1 thought on “temporal looper…

  1. LopLover

    You have had an interesting life and met some great characters! I can visualize the scene with no problem at all. And the guys, especially Johnny. I get that teaching–it’s a valuable one, too. Often I see something, though in my case it’s usually a small furry thing or some bit of computer junk.

    I spent far too long yearning, after getting sober, at least, why I never attracted the kind of partners I craved. Perhaps I just didn’t try hard enough to “catch,” as we used to call it. Maybe I never learned to flirt sober, just like I never learned to dance sober or do a number of things other people don’t seem to have to “learn,” to be proficient at.

    Truthfully, I think it was that people could sense the basic transactionality of my “relating.” At least those with more spiritual growth than myself could sense there was something about me they didn’t want to invite into their lives. Chaos, death, and destruction, perhaps? Smart of them, since even the steps, which taught me how to be real with friendships at least, couldn’t get past the emotional baggage left over from a lifetime of transactional relationships.

    It had to make sense. What good was having you in my life going to do for me? What was I going to have to give up to meet your expectations? The line at which I give up on relationships is a high bar indeed. I still say, when the topic of “personal bottoms” comes up, to women (and men) who got clean or changed their evil ways because a partner threatened to leave them, was “Really? I didn’t even look up from the dope I was in the middle of doing as I told them to leave the key on the table and not to let the door hit them on the ass on the way out it.” Then, because anyone in my life was crooked enough to have made another key and was liable to come back and rip me off, I immediately changed the locks anyway. Just in case.

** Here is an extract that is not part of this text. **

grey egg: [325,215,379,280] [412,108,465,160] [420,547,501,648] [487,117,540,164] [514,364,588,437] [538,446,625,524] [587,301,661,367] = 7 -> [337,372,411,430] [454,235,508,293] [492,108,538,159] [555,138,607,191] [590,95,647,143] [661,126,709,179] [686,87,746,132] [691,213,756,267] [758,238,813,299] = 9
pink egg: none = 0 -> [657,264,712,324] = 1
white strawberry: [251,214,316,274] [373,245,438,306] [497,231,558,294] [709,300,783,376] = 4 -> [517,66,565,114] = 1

    Now that I’m well into the “spectator at life”–perhaps “observer” is a better term–period, where death or extreme disability–like from a stroke–is waiting in the wings, I no longer really have the expectations and attachments that the younger me was always running to or from. It’s freeing just to take each day as it comes, mostly remain in my little comfortable space, trying to achieve more peace of mind and heart by sitting and being aware of my breath. When you can no longer count on your breath to be there for you when you need it, it’s actually comforting to just be aware of it.

    And maybe, with enough days, perhaps I’ll learn something. There’s an old story that almost everyone knows that is a good teaching about acceptance and time. The king orders the horsemaster to teach his favorite horse to sing. If he fails, he will be tortured to death in some horrible manner. The king asks, “Well? Can you teach my horse to sing? Or should I just run you through with my sword right now!” The horsemaster searches his mind for a way to answer, knowing that no horse has ever been taught to sing, and he probably isn’t going to manage it either.

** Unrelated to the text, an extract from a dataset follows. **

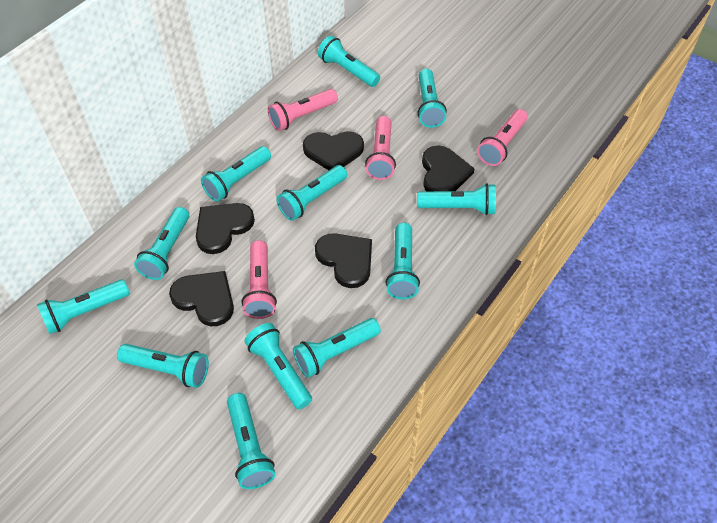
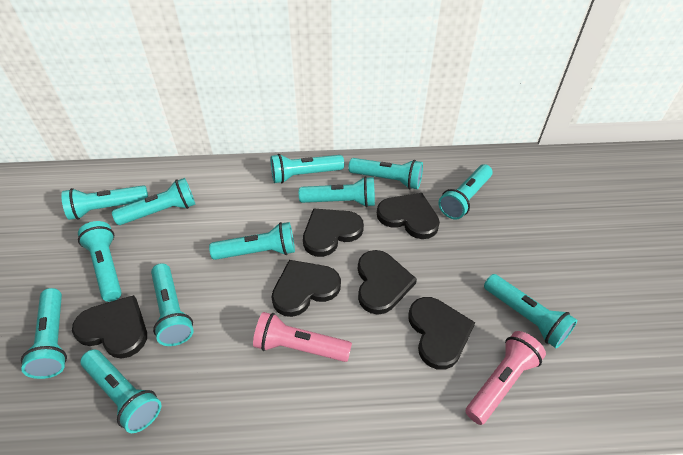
black heart: [169,271,234,326] [196,203,255,254] [303,131,364,170] [315,233,372,288] [422,145,475,191] = 5 -> [72,295,147,358] [271,260,341,317] [303,208,364,257] [358,250,417,315] [377,193,440,239] [408,297,475,370] = 6
pink flashlight: [242,240,277,319] [268,89,338,131] [365,116,396,180] [477,109,528,166] = 4 -> [253,312,352,362] [465,331,546,425] = 2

    But he answers “Of course my King! I can certainly teach your fine steed to sing, and what a joy it will be! However, in all my years of training singing horses, I know that it always takes a year to do a good job. Any less, and you will have an animal that can’t keep a tune and sounds like a braying donkey. If you give me a year, I most certainly will teach your horse to sing!” The King wants to hear his horse singing sooner than that, but he accepts the man’s timeline and hands over the horse, leaving for the castle so he can tell the queen and his courtiers what he will soon have–the only singing horse in the kingdom.

    As the horsemaster walks back to the stable with the horse, the stable boy says, “Can you really teach a horse to sing? I’ve never heard of such a thing.”

    To which the horsemaster responds “Probably not. But much can happen in a year. Perhaps the horse will die. Perhaps I will die. Perhaps the King will die. And who knows? Perhaps the horse will learn to sing.”